Sunday, November 3, 2019

Fires and Terrible State Parks

We recently evacuated due to the Kincade Fire. The text alerts from CalFire and the Sonoma County Sheriff were great, and sorting Twitter by latest for #Kincadefire was also very useful. I have never been this scared or anxious or felt I had so little control - and we got out with family and critters and papers well ahead of when the fire would have come, but waiting to find out if your house burned down is no fun. We love Sonoma County, but we don't love this aspect of it so much. Climate change is giving Sonoma County LA County's weather, and when you already have forests, they burn, which is how the landscape will gradually look more like LA County (or almost instantaneously, geologically speaking.) The natives who preceded people of European descent here set controlled burns every autumn (and this has been witnessed since before contact), but when you have this many people in non-mobile dwellings that can't be rebuilt in mere days, that's not an option. Low humidity plus longer rain-free periods plus heat and bad Diablo winds (our local foehn winds) are how this happens.

So, a thank you to the people who hosted us and our various critters or who offered and were ready; also to the men and women who put themselves on the line to hold this fire. Had it not been for you, many people would have died, and I wouldn't have a house right now. Take a minute to thank a firefighter, buy them a beer, send a card, whatever. There are few people whose work matters more than theirs, especially in California.

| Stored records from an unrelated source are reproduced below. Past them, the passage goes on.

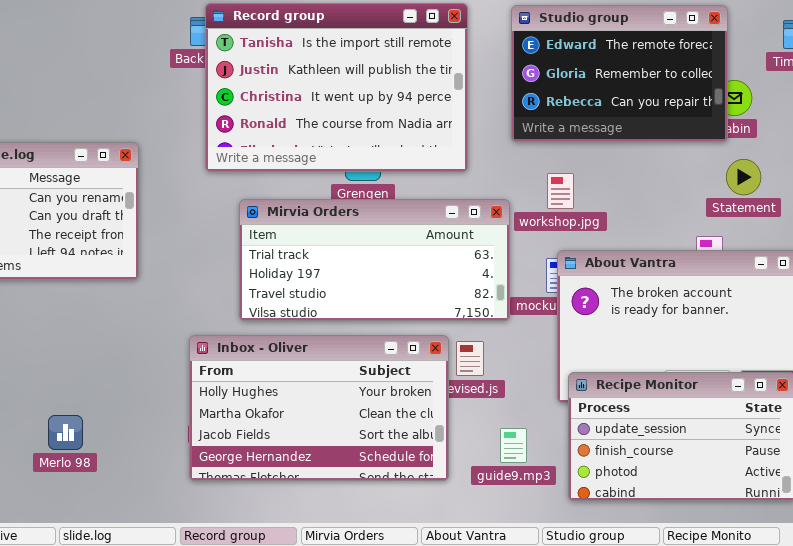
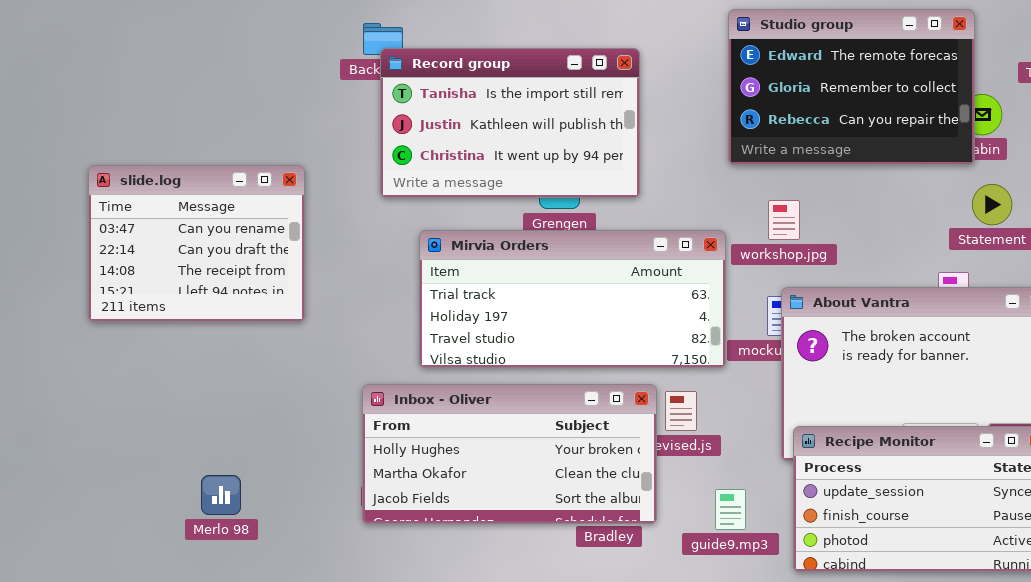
Record group: [205,3,468,172] -> [380,48,640,198], resized
Inbox - Oliver: [189,335,449,481] -> [362,384,657,524], resized

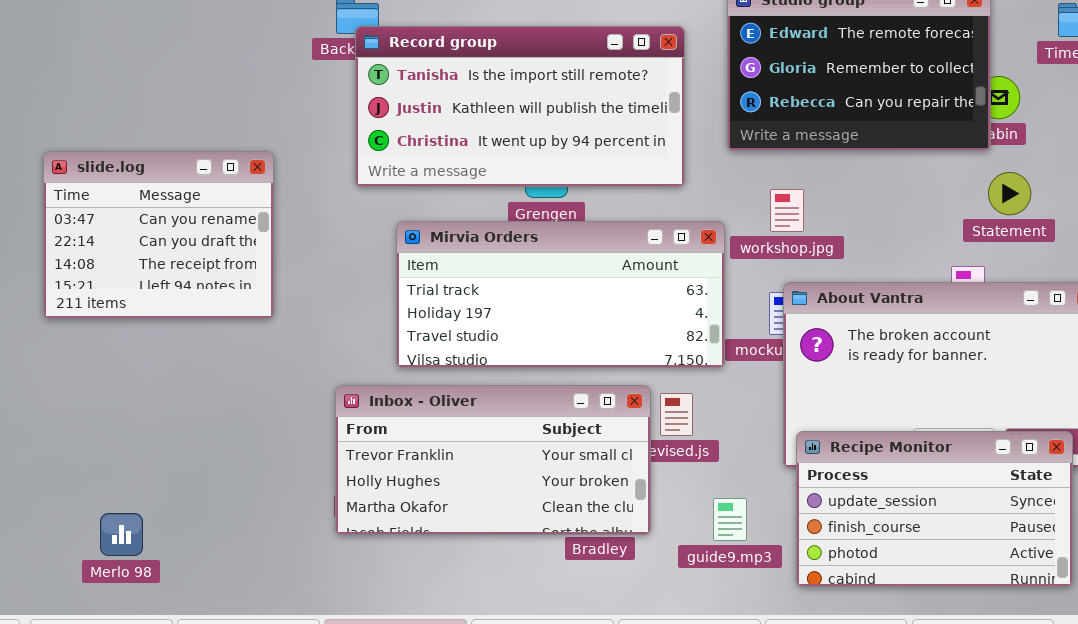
Record group: [380,48,640,198] -> [355,26,685,187], resized
Inbox - Oliver: [362,384,657,524] -> [335,385,651,535], scrolled up 1 row
Merlo 98: [201,475,241,515] -> [100,513,143,556], moved

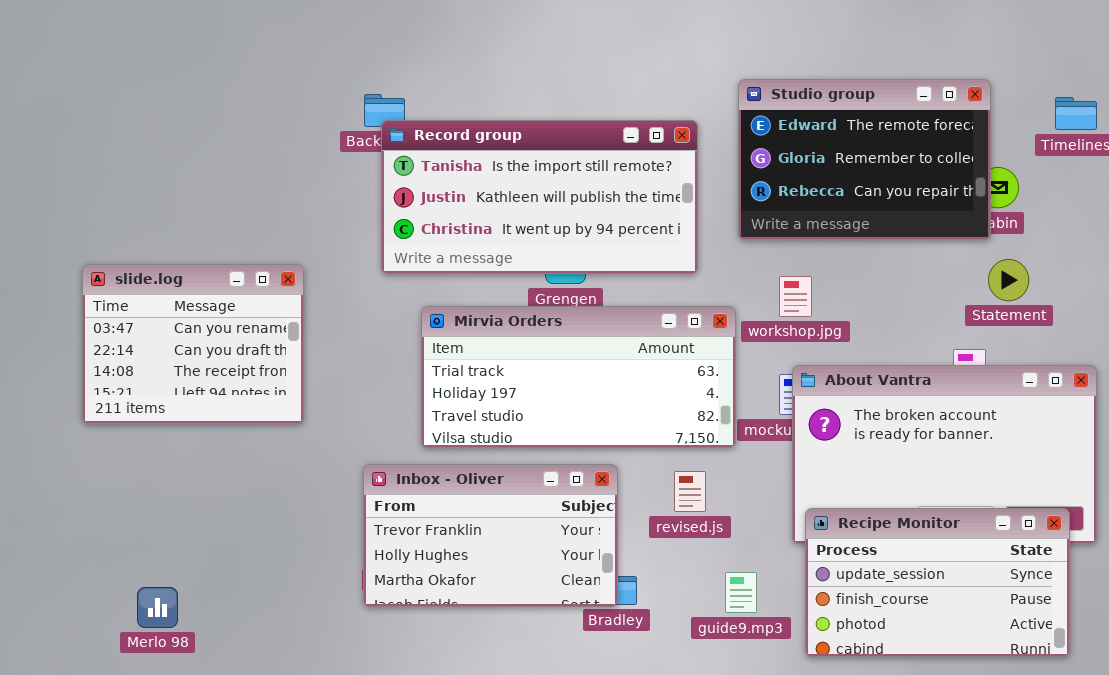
slide.log: [43,151,274,319] -> [82,264,304,424], moved
Inbox - Oliver: [335,385,651,535] -> [363,464,618,607], resized

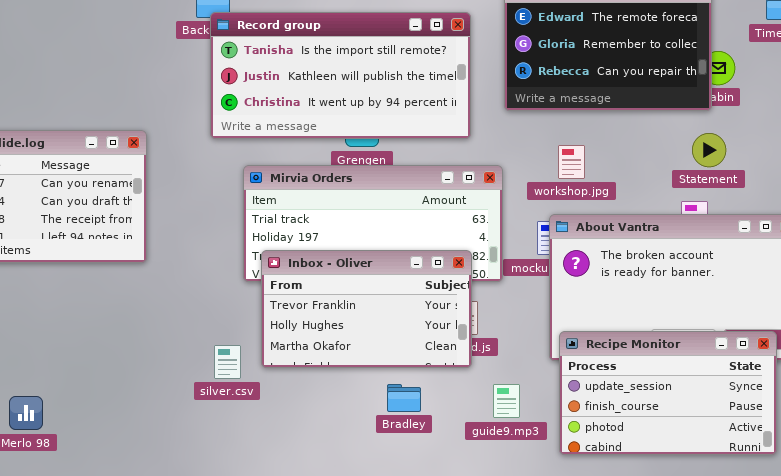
Statement: [988,259,1029,301] -> [692,133,726,167], moved
workshop.jpg: [779,276,812,317] -> [558,145,585,179], moved
Inbox - Oliver: [363,464,618,607] -> [261,250,472,368], moved

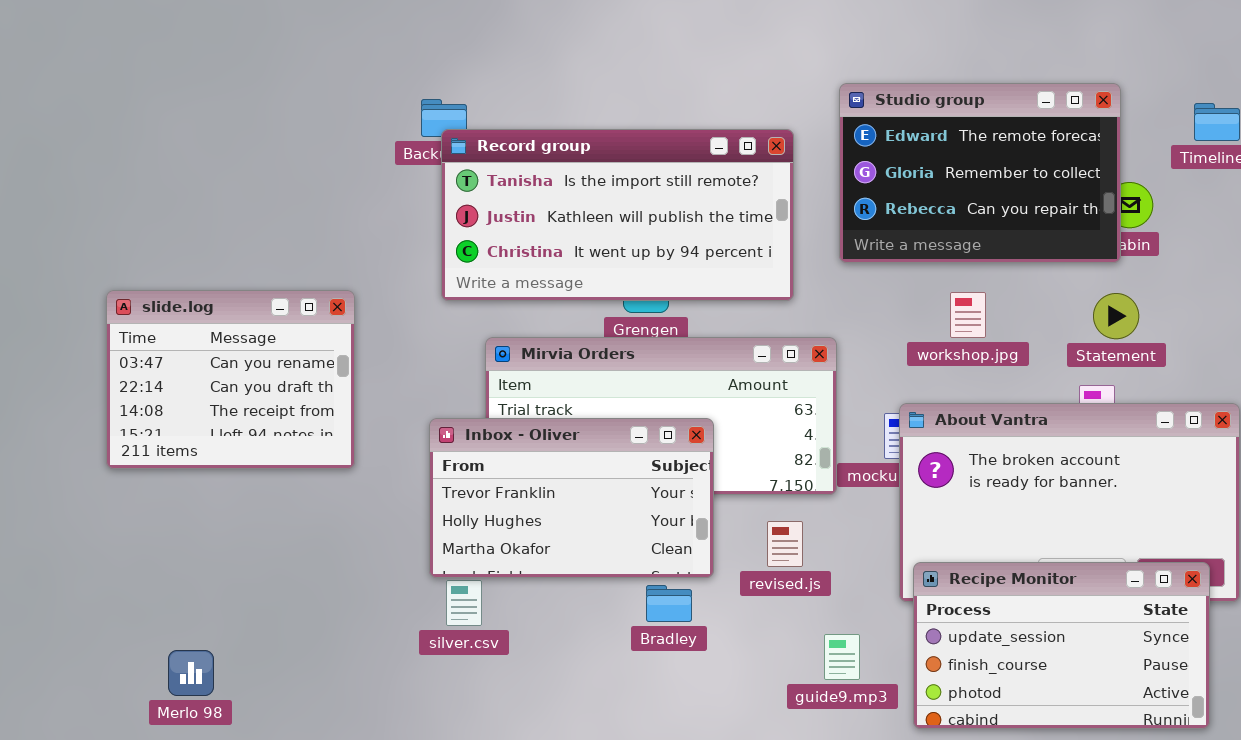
workshop.jpg: [558,145,585,179] -> [950,292,986,338], moved
Inbox - Oliver: [261,250,472,368] -> [429,418,714,578], moved
Bradley: [387,384,421,412] -> [646,585,692,622], moved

If you spend much time on social media, you will notice (especially on Twitter) Russian troll bots taking advantage of Trump's threat to abandon California even while he promises fire aid to Siberia. They do this by trying to stoke the fires of "CalExit", which may be the dumbest thing anyone has ever thought of (give Trump's party a permanent majority in Washington and dividing yet another of Russia's main competitors.) You'll recognize them when you see them - the one I clicked through on was full of pro-Brexit, pro-Catalonia independence messages, while curiously silent on the protests in Hong Kong or independence for Russia's neglected Far East territories. I wonder why? I Twitter-replied to this effect and my reply was deleted within a minute.

The following pictures were taken from China Camp State Park the following weekend. Fire is about 60 miles north at 75% containment but the smoke layer is obvious and Mt. Tam is still quite hazy. Bay pictures are looking east across the very top of the Bay (curved, with mouth of the Napa River) with Mt. Diablo just visible through the smoke layer in one looking southeast toward Richmond.










Next three below: you'll have to forgive my obsession with manzanitas. Their bark is the bubble wrap of the natural world. It peels like that as a defense against fungus; I wonder if, as uniquely woody members of the heather family (see ice plant here), this is more difficult for them than other plants, that have specific endochitinases to kill fungus (rubber trees and mangoes both do, but they're in the wet tropics. Incidentally it's this endochitinase that causes allergic cross-reactivity, ie why people allergic to latex are often also allergic to mangoes.)








Above: this picture was taken from the International Space Station, looking south along the Pacific Coast, with the Kincade Fire plainly visible. Below: fire-smoke sunsets are obscenely pretty.



As it happened, the weekend we evacuated we actually had a pre-planned trip which took us to Southern California, and I had all kinds of runs planned down there and of course while we were there, their local foehn winds came through and everything caught on fire there too. So no running in Topanga State Park for me. Instead I ran in Chino Hills State Park, which is the most useless state park I have been in. A cluster of oaks along the canyon bottom, and then the rest of it just brown curved hills covered with those scratchy sticks that poke you (my shins are still paying the price.) Gross. Feel free to skip these pictures, they suck. If you live there, I hope you didn't have to pay more for your property for living near this "natural resource", which I would put on par with the industrialized part of the North Jersey Meadowlands (and not even with cannoli.) Seriously, it's the ugliest state park in California, hands down. Good points: a) fine, I saw a tarantula (see below) and some wild gourds growing, b) it looks nice in the spring when it's green and you're driving past it, and c) I will never have to go there again before I die. The hikes listed on Nobody Hikes in LA are faint in their praise.